By default, Gretel jobs are executed in the Gretel SaaS cloud and leverage compute and state of the art GPUs. This guide walks through how to configure your own systems as an alternative to the Gretel cloud for model training and generation.

Supported Operating Systems

Debian or Ubuntu 18.04 operating systems are highly recommended for training deep learning models.

Supported GPUs

For training and generating data from Gretel's deep learning-based synthetic data models, a GPU is strongly recommended. The following GPU-enabled devices are supported:

Install Docker Engine

To run Gretel Workers in your own environment you must install Docker on your host(s). The following install scripts for Docker are recommended for installation.
Install Docker with the command below:
curl -fsSL https://get.docker.com -o get-docker.sh
sh get-docker.sh
After Docker is installed, you should be able to access it via this command: sudo docker
Enable Docker in privileged mode:
sudo groupadd docker
sudo usermod -aG docker $USER
From here you may need to restart your shell session and now you should be able to access docker via this command: docker ps

GPU Configuration

Below is a script that will configure a Ubuntu 18.04 machine with NVIDIA GPUs to work with Gretel’s CLI. Provided you have created a VM or setup a machine with Ubuntu, Docker, and a GPU you can run:
curl https://raw.githubusercontent.com/gretelai/gretel-blueprints/main/utils/gpu_docker_setup.sh | bash
When this script completes you should see output similar to the following:
+-----------------------------------------------------------------------------+
| NVIDIA-SMI 465.19.01 Driver Version: 465.19.01 CUDA Version: 11.3 |
|-------------------------------+----------------------+----------------------+
| GPU Name Persistence-M| Bus-Id Disp.A | Volatile Uncorr.

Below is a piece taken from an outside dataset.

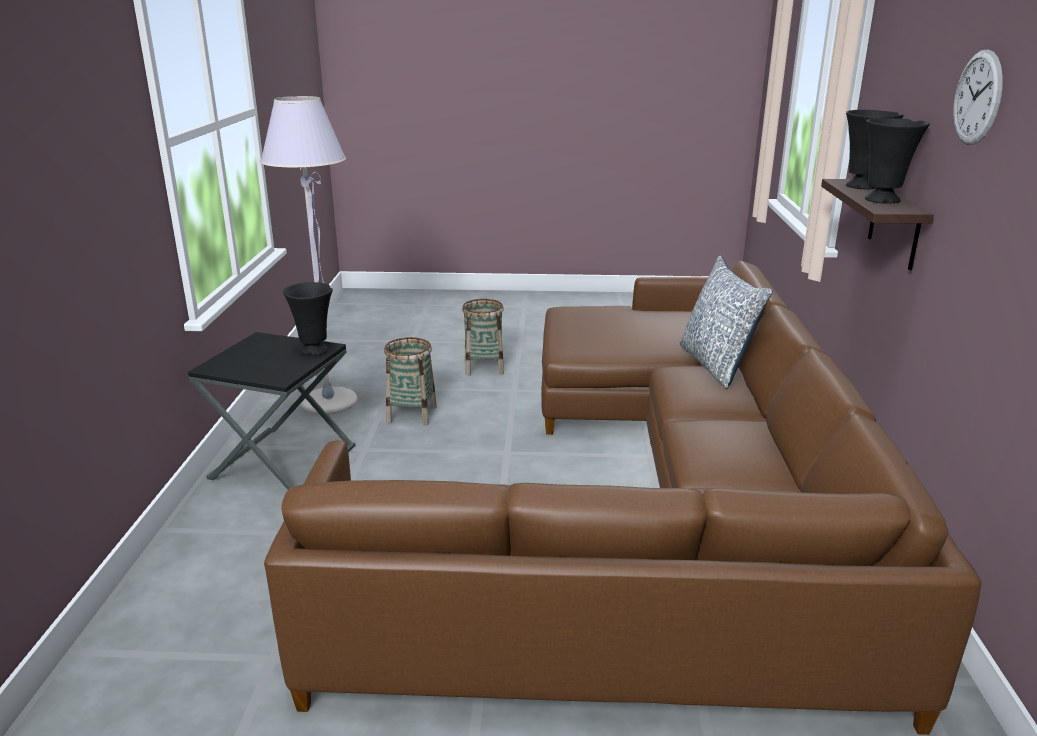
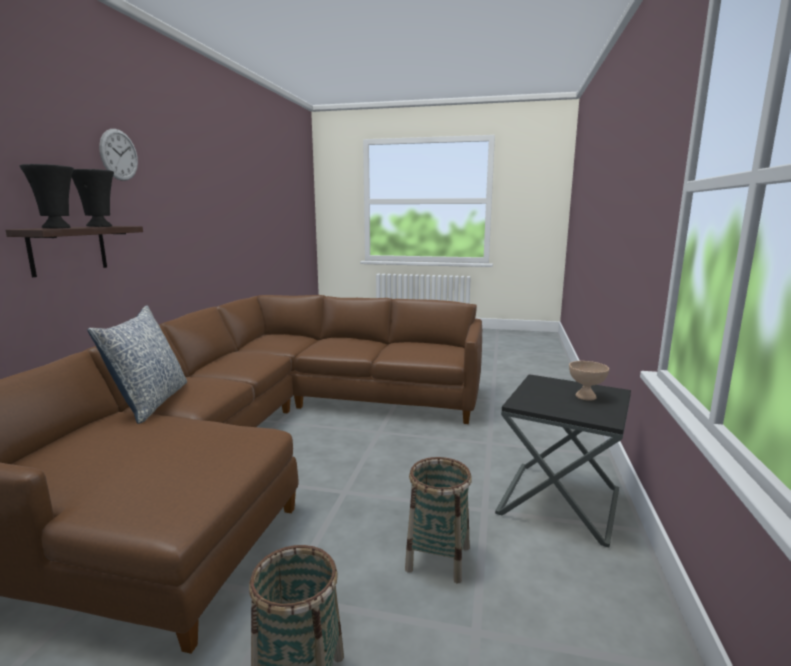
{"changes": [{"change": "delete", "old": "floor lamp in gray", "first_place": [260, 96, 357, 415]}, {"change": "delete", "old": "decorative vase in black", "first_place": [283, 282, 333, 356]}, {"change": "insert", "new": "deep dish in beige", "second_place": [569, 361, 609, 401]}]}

ECC |
| Fan Temp Perf Pwr:Usage/Cap| Memory-Usage | GPU-Util Compute M. |
| | | MIG M. |
|===============================+======================+======================|
| 0 NVIDIA Tesla T4 On | 00000000:00:04.0 Off | 0 |
| N/A 59C P0 28W / 70W | 0MiB / 15109MiB | 6% Default |
| | | N/A |
+-------------------------------+----------------------+----------------------+
+-----------------------------------------------------------------------------+
| Processes: |
| GPU GI CI PID Type Process name GPU Memory |
| ID ID Usage |
|=============================================================================|
| No running processes found |
+-----------------------------------------------------------------------------+
Finally, you will need to configure Docker to allow your current user to run commands, this can be done by running:
sudo groupadd docker
sudo usermod -aG docker $USER
Now log out and back in. At this point, your machine is now configured to launch Gretel Workers with GPU support.